The Supreme Court did not elaborate on what constitutes “consent of the affected parties.” In the context of confirmation of a Chapter 11 plan, a class of claims is deemed to have accepted a plan if creditors holding at least two-thirds in dollar amount and more than one-half in number of the claims in the class accept the plan. However, the Bankruptcy Code provides no mechanism for determining whether affected creditors have consented to the terms of a structured dismissal. Presumably, a single unhappy creditor can stand in the way of a dismissal that provides for distribution of a debtor’s assets that does not strictly conform to the Bankruptcy Code’s priority distribution scheme.
The Supreme Court also did not explain who the “affected parties” are who must consent to the terms of the structured dismissal. All three lower courts in Jevic had concluded that no creditors other than the secured creditors would be paid anything in a Chapter 7 liquidation of Jevic’s assets. Clearly, the Supreme Court nevertheless clearly thought that the drivers were “affected” by the structured settlement. Presumably, since the Bankruptcy Code’s priority distribution scheme may allow, assuming that the debtor’s assets are sufficient, distributions to secured creditors, holders of claims for costs incurred in administering the bankruptcy case, holders of various priority claims for such things as wages and benefits earned shortly before the bankruptcy case and taxes, general unsecured creditors, and holders of equity interests in the debtor, a structured dismissal that that does not strictly conform to the Bankruptcy Code’s priority distribution scheme now requires every creditor and equity holder to consent.

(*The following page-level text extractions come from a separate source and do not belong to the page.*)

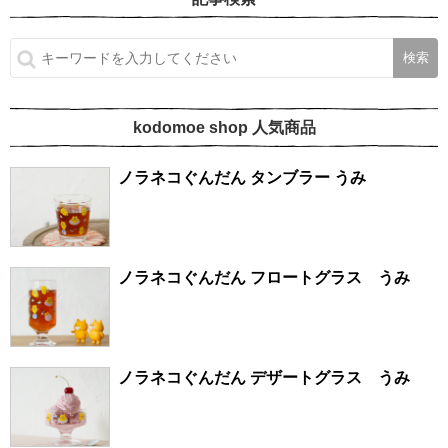
kodomoe shop 人気商品
ノラネコぐんだん タンブラー うみ
ノラネコぐんだん フロートグラス うみ
ノラネコぐんだん デザートグラス うみ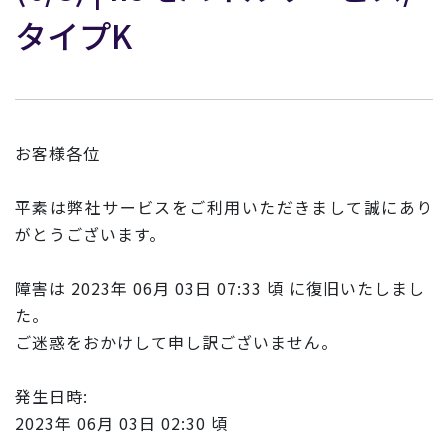
タイプK
お客様各位
平素は弊社サービスをご利用いただきまして誠にあり
がとうございます。
障害は 2023年 06月 03日 07:33 頃 に復旧いたしまし
た。
ご迷惑をおかけして申し訳ございません。
発生日時:
2023年 06月 03日 02:30 頃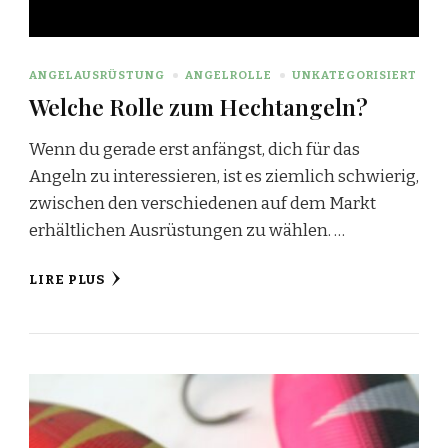
ANGELAUSRÜSTUNG
ANGELROLLE
UNKATEGORISIERT
Welche Rolle zum Hechtangeln?
Wenn du gerade erst anfängst, dich für das
Angeln zu interessieren, ist es ziemlich schwierig,
zwischen den verschiedenen auf dem Markt
erhältlichen Ausrüstungen zu wählen. …
LIRE PLUS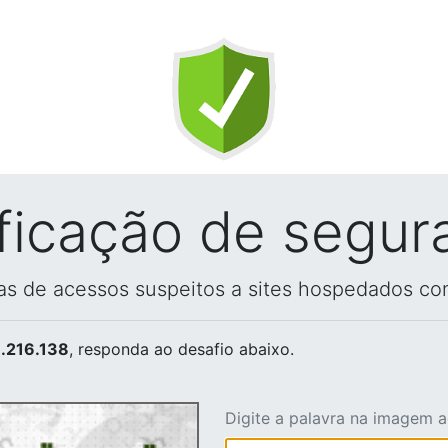
ificação de segur
vas de acessos suspeitos a sites hospedados co
.216.138
, responda ao desafio abaixo.
Digite a palavra na imagem 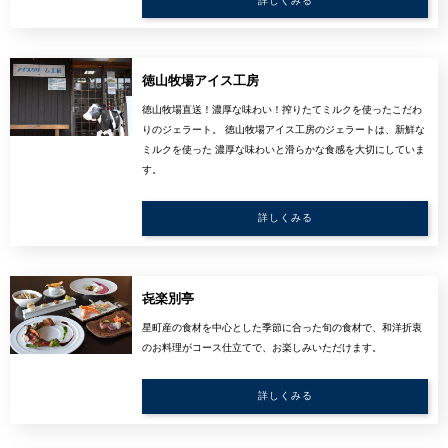
詳しくみる
徳山牧場アイス工房
徳山牧場直送！濃厚な味わい！搾りたてミルクを使ったこだわ
りのジェラート。 徳山牧場アイス工房のジェラートは、新鮮な
ミルクを使った 濃厚な味わいと滑らかな食感を大切にしていま
す。
詳しくみる
㐂楽別亭
星町産の食材を中心とした季節に合った旬の食材で、和洋折衷
のお料理がコース仕立てで、お楽しみいただけます。
詳しくみる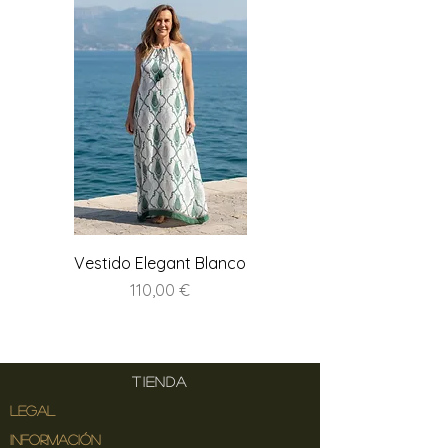
Vestido Elegant Blanco
Precio
110,00 €
TIENDA
LEGAL
INFORMACIÓN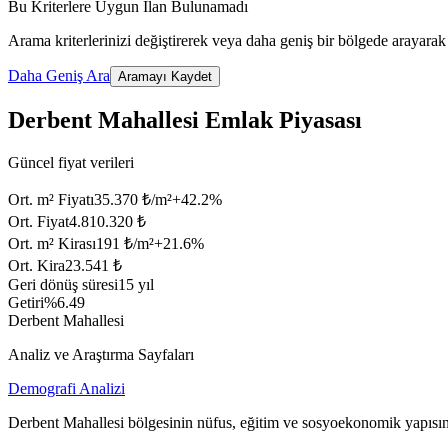
Bu Kriterlere Uygun İlan Bulunamadı
Arama kriterlerinizi değiştirerek veya daha geniş bir bölgede arayarak 
Daha Geniş Ara
Aramayı Kaydet
Derbent Mahallesi Emlak Piyasası
Güncel fiyat verileri
Ort. m² Fiyatı
35.370 ₺/m²
+
42.2
%
Ort. Fiyat
4.810.320 ₺
Ort. m² Kirası
191 ₺/m²
+
21.6
%
Ort. Kira
23.541 ₺
Geri dönüş süresi
15 yıl
Getiri
%6.49
Derbent Mahallesi
Analiz ve Araştırma Sayfaları
Demografi Analizi
Derbent Mahallesi bölgesinin nüfus, eğitim ve sosyoekonomik yapısın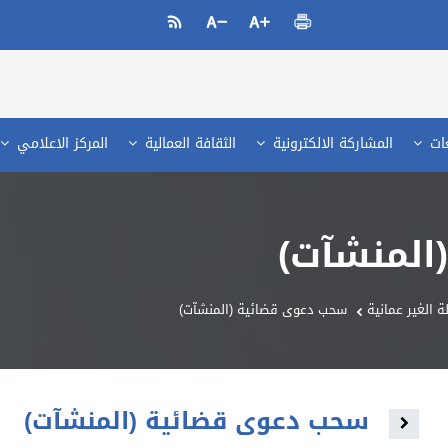
عات
المشاركة الالكترونية
الثقافة العمالية
المركز الاعلامي
المنشآت)
 الغير عمانية
سحب دعوى قضائية (المنشآت)
سحب دعوى قضائية (المنشآت)
Toggle navigation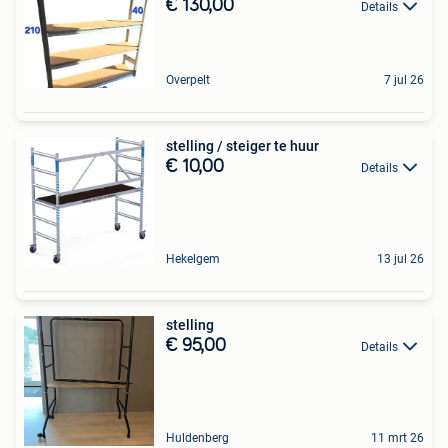
€ 130,00
Details
Overpelt
7 jul 26
stelling / steiger te huur
€ 10,00
Details
Hekelgem
13 jul 26
stelling
€ 95,00
Details
Huldenberg
11 mrt 26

Although it is difficult to quarrel with the Supreme Court’s rejection of an amorphous “sufficient reasons” in “rare cases” standard as justification to disregard the Bankruptcy Code’s priority distribution scheme, the Court’s opinion leaves more questions unanswered than it answers. Although Bankruptcy Courts will undoubtedly look for creative work arounds to implement settlements over the objections of recalcitrant creditors who clearly would not be entitled to anything under the normal priority scheme, only legislation evidencing “some affirmative indication of intent if Congress actually meant to make structured dismissals a backdoor means to achieve the exact kind of nonconsensual priority-violating final distributions that the Code prohibits in Chapter 7 liquidations and Chapter 11 plans” is likely to provide definitive guidance.